Görev maddesi A —
Aşağıdaki alıntılanan metne göre şu soruları yanıtlayınız:
(i) İhtiyati tedbirin şartları HMK’nın hangi maddesinde genel olarak düzenlenmiştir?
(ii) Tedbir talep edenin yapacağı ispatın ölçüsü hangi kurala göre belirlenir?
(iii) Mahkemenin kararında hukuksal gerekçe göstermesini zorunlu kılan, Anayasanın hangi maddesidir?
Görev maddesi B —
Aşağıdaki önermelerin alıntılanan metinle uyuşup uyuşmadığını belirtiniz. Her biri için evet ya da hayır deyip metindeki belirleyici sözleri aynen aktarınız.
(i) İhtiyati tedbire karar verilirken talepte bulunandan kural olarak teminat alınır.
(ii) Hakim, ihtiyati tedbir kararı verirken asıl uyuşmazlığı çözecek içerikte bir karar verebilir.
(iii) İhtiyati tedbir şartları mevcut değilse istemin reddine karar verilmelidir.

┌─ Alıntılanan metin

İhtiyati tedbirin şartları 6100 Sayılı HMK’nın 389/1. maddesinde genel olarak düzenlenmiştir. Buna göre, mevcut durumda meydana gelebilecek değişme nedeniyle hakkın elde edilmesinin önemli ölçüde zorlaşacağından ya da tamamen imkânsız hale geleceğinden veya gecikme sebebiyle bir sakıncanın yahut ciddi bir zararın doğacağından endişe edilmesi hallerinde, uyuşmazlık konusu hakkında ihtiyati tedbir kararı verilebilir.
HMK’nın 390/3 maddesine göre, tedbir talep eden, öncelikle tedbir istemine ilişkin dilekçesinde dayandığı ihtiyati tedbir sebebini ve türünü açıkça belirtmek ve davanın esası yönünden kendisinin haklılığını yaklaşık olarak, yasal delillerle ispat etmek zorundadır. Buradaki ispatın ölçüsü, “yaklaşık ispat” kuralına göre belirlenir. Yaklaşık ispat kuralı uygulanırken, iddianın doğruluğunu kabul etmekle birlikte, aksinin mümkün olduğu ihtimalini de gözetmelidir. Bu nedenle, ihtiyati tedbire karar verilirken, talebin haksız olma ihtimali de dikkate alınarak talepte bulunandan kural olarak teminat alınır. Geçici hukuki koruma kapsamında olan ihtiyati tedbir kararı verirken hakim, asıl uyuşmazlığı çözecek içerikte bir karar vermemelidir. Bununla birlikte, ihtiyati tedbire karar verilirken tarafların çıkar dengesini ve ihtiyati tedbirin amacını hakimin gözetmesi gerekli ve zorunludur.
İhtiyati tedbir kararı verilmesinde hakime geniş bir takdir alanı bırakılmışsa da; hakim, her somut olayda, ihtiyati tedbir şartlarının gerçekleşip gerçekleşmediğini dikkatlice incelemelidir ve hangi yasal sebebe ve hangi somut duruma göre ihtiyati tedbir kararını verdiğini kararında belirtmelidir. İhtiyati tedbir şartları mevcut değilse, Yasa’nın öngördüğü ölçüde ispat edilememişse, ihtiyati tedbir isteminin reddine karar verilmelidir. Anayasanın 141/3. Maddesine göre Mahkeme ihtiyati tedbir isteminin kabulü ile ihtiyati tedbir kararı vermesi veya istemin reddine karar vermesi hallerinde kararında hukuksal gerekçe göstermek zorundadır.

└─
┌─ Toplanan veriler

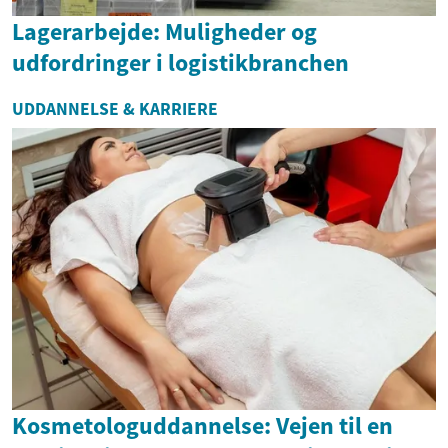
Lagerarbejde: Muligheder og
udfordringer i logistikbranchen
UDDANNELSE & KARRIERE
Kosmetologuddannelse: Vejen til en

└─

Yanıt alanı A —
(i) 389/1. maddesinde.
(ii) “Yaklaşık ispat” kuralına göre.
(iii) 141/3. maddesi.

Yanıt alanı B —
(i) Evet: “talepte bulunandan kural olarak teminat alınır”
(ii) Hayır: “hakim, asıl uyuşmazlığı çözecek içerikte bir karar vermemelidir”
(iii) Evet: “İhtiyati tedbir şartları mevcut değilse, Yasa’nın öngördüğü ölçüde ispat edilememişse, ihtiyati tedbir isteminin reddine karar verilmelidir”